● Task to carry out: May I have, exactly as written, the line containing "right ear: (201, 403)" and every line after it through the end of the listing below, and nothing else?

Start of Block

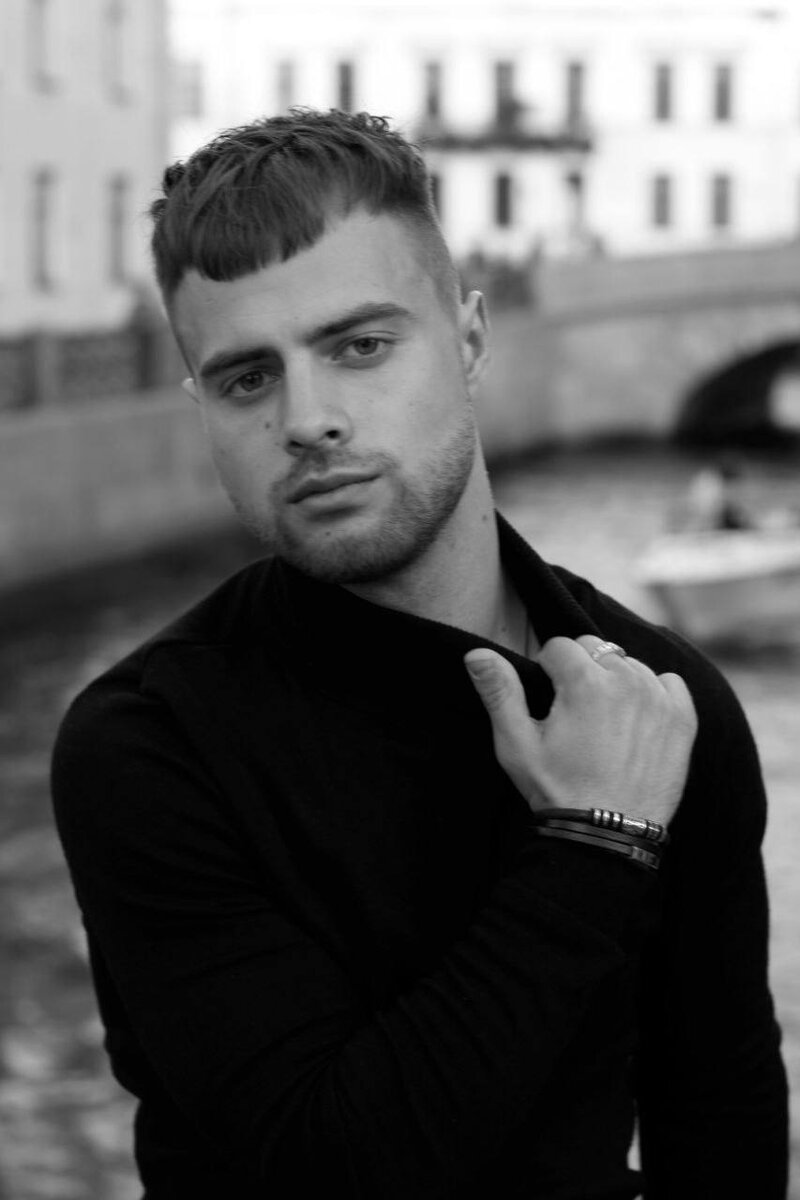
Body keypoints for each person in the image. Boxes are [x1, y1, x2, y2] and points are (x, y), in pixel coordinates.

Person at [51, 110, 788, 1199]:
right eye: (248, 378)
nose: (308, 420)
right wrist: (596, 841)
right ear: (201, 403)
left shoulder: (665, 705)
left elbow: (720, 1120)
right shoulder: (149, 743)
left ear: (471, 339)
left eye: (359, 347)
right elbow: (324, 1165)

End of Block

● Answer box:
right ear: (201, 403)
left shoulder: (665, 705)
left elbow: (720, 1120)
right shoulder: (149, 743)
left ear: (471, 339)
left eye: (359, 347)
right elbow: (324, 1165)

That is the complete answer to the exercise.